Dave Hettema

No. 62, 75, 68
- Position: Offensive tackle

Personal information
- Born: November 7, 1942 (age 83) Pasadena, California, U.S.
- Listed height: 6 ft 5 in (1.96 m)
- Listed weight: 250 lb (113 kg)

Career information
- High school: Pasadena
- College: New Mexico (1964-1965)
- NFL draft: 1965: 16th round, 212th overall pick
- AFL draft: 1965: Red Shirt 10th round, 79th overall pick

Career history
- San Francisco 49ers (1966–1967); San Jose Apaches (1967); Atlanta Falcons (1969–1971);

Career NFL statistics
- Games played: 13
- Stats at Pro Football Reference

= Dave Hettema =

American football player (born 1942)

David Gary Hettema (born November 7, 1942) is an American former professional football player who was a tackle in the National Football League (NFL). He played college football for the New Mexico Lobos from 1962 to 1965, and played in the NFL for the San Francisco 49ers in 1967 and Atlanta Falcons in 1970.

==Early life==
Hettema was born in 1942 in Pasadena, California, and attended Pasadena School. He played college football for the New Mexico Lobos from 1962 to 1965.

==Professional football==
He was selected by the San Francisco 49ers in the 16th round (212th overall pick) of the 1965 NFL draft. He signed with the 49ers in December 1965, receiving a $10,000 bonus. He played for the 49ers' taxi squad in 1966 and appeared in seven games for the club during the 1967 season.

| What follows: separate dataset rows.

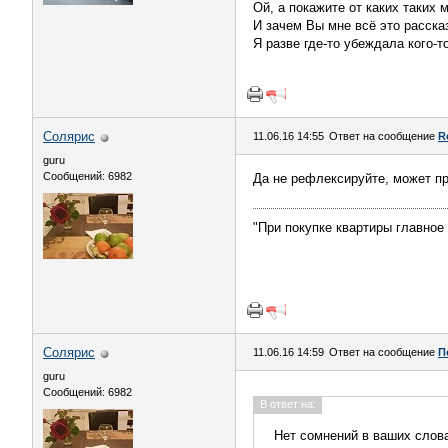
Ой, а покажите от каких таких
И зачем Вы мне всё это расска
Я разве где-то убеждала кого-т
Солярис
11.06.16 14:55
Ответ на сообщение
R
guru
Сообщений: 6982
Да не рефлексируйте, может пр
"При покупке квартиры главное 
Солярис
11.06.16 14:59
Ответ на сообщение
П
guru
Сообщений: 6982
В ответ на:
Нет сомнений в ваших слова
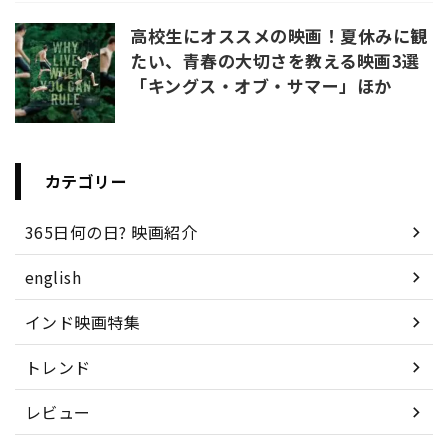
高校生にオススメの映画！夏休みに観
たい、青春の大切さを教える映画3選
「キングス・オブ・サマー」ほか
カテゴリー
365日何の日? 映画紹介
english
インド映画特集
トレンド
レビュー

He also played for the Atlanta Falcons during the 1969 and 1970 seasons. He sustained an injury in a preseason game in 1969 that caused him to miss the season. In 1970, he appeared in six games for the Falcons. He was released by the Falcons in September 1971.

He also played for the San Jose Apaches of the Continental Football League in 1967.